--- Task inputs Enclosed Below ---

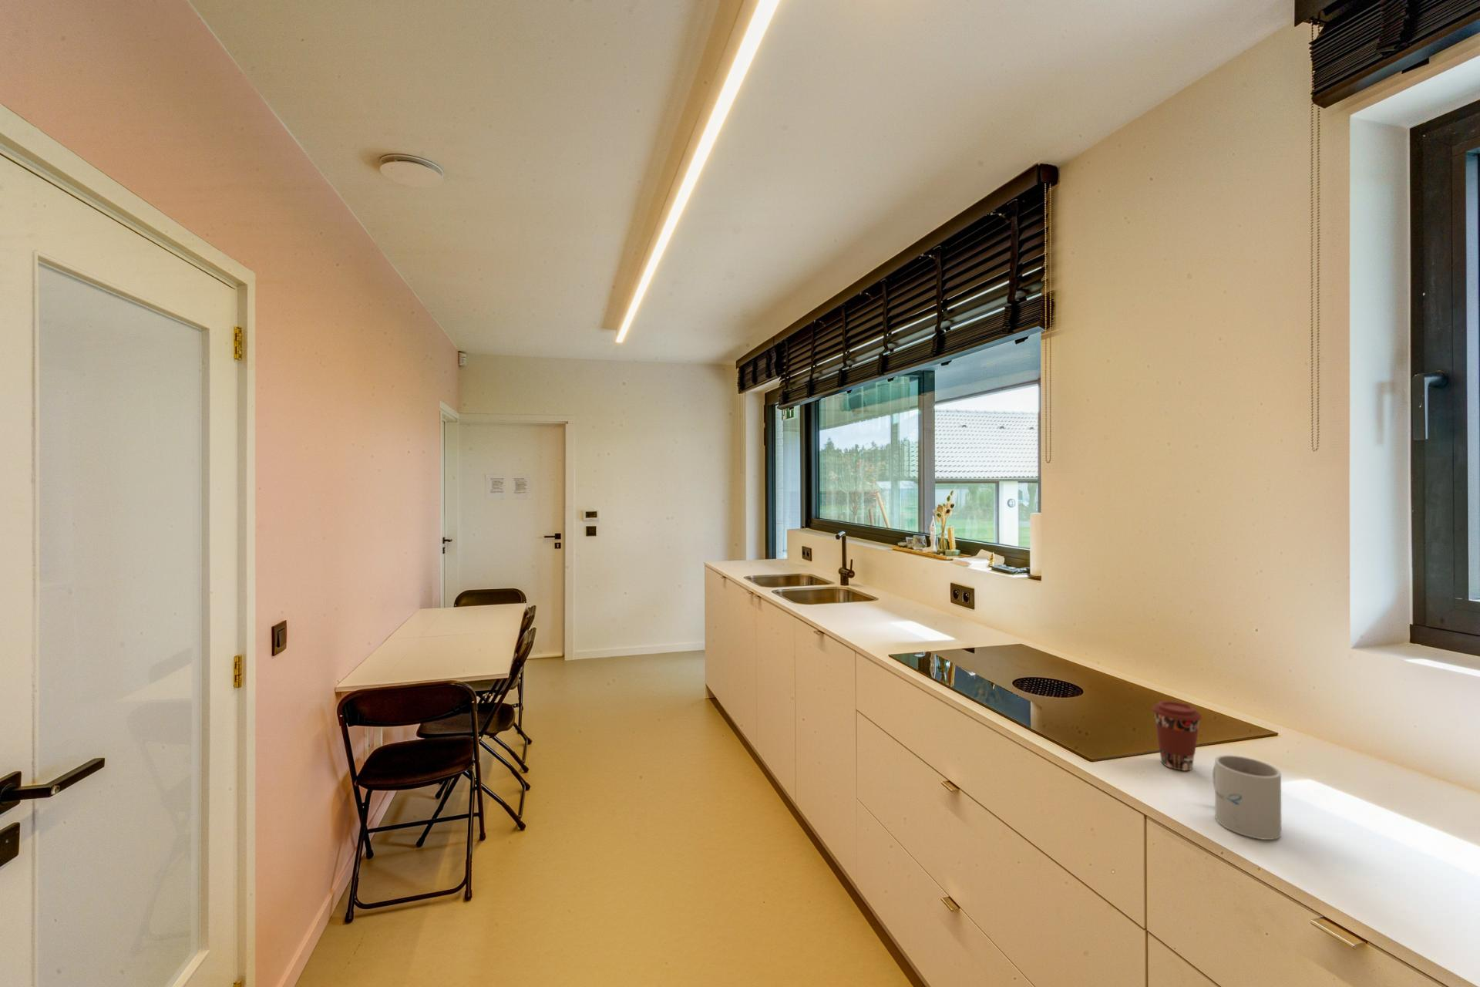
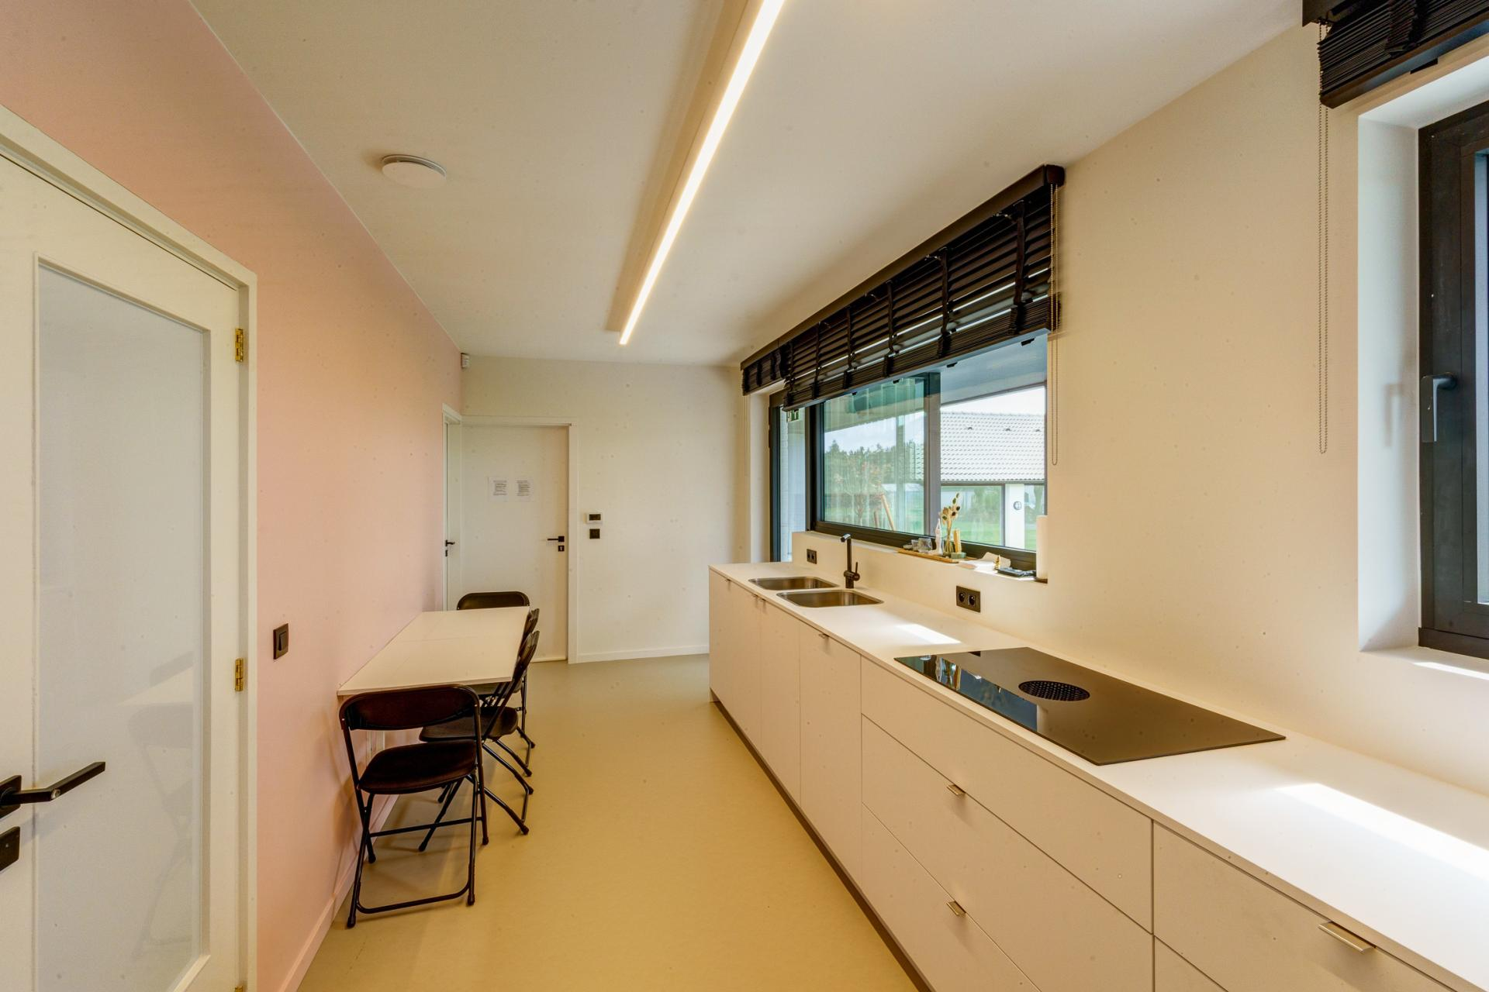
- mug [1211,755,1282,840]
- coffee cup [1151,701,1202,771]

--- End of Enclosed Task inputs ---
--- Task inputs Enclosed Below ---

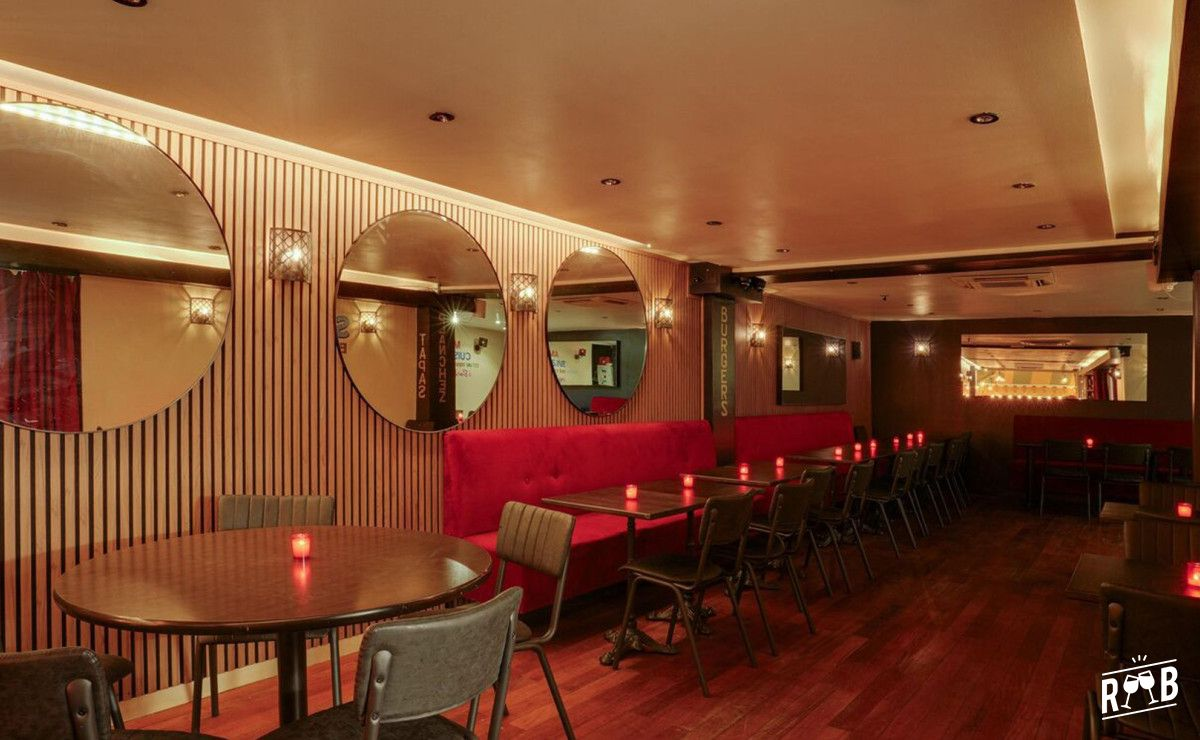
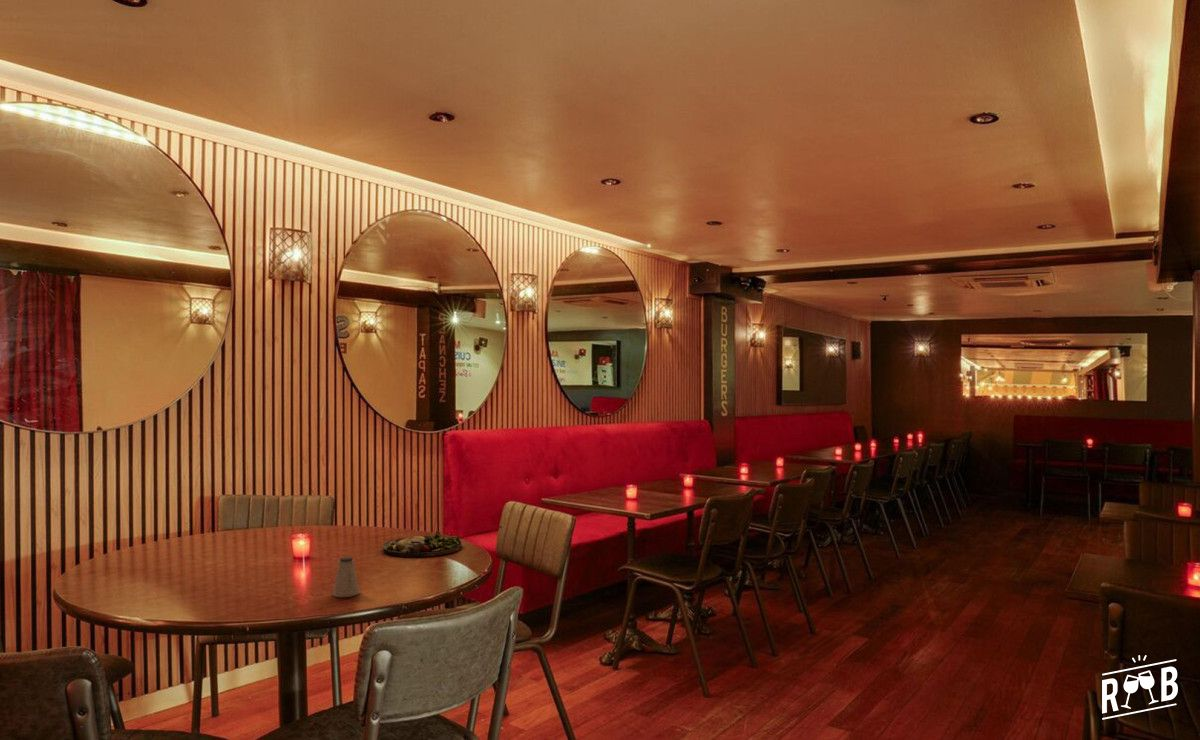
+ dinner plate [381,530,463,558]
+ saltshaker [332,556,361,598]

--- End of Enclosed Task inputs ---

• _The task_:
All lines in the listing above from the line containing "- mug [1211,755,1282,840]" to the line containing "- coffee cup [1151,701,1202,771]", inclusive, should be retyped exactly; no other lines should appear.

• _Solution_:
- mug [1211,755,1282,840]
- coffee cup [1151,701,1202,771]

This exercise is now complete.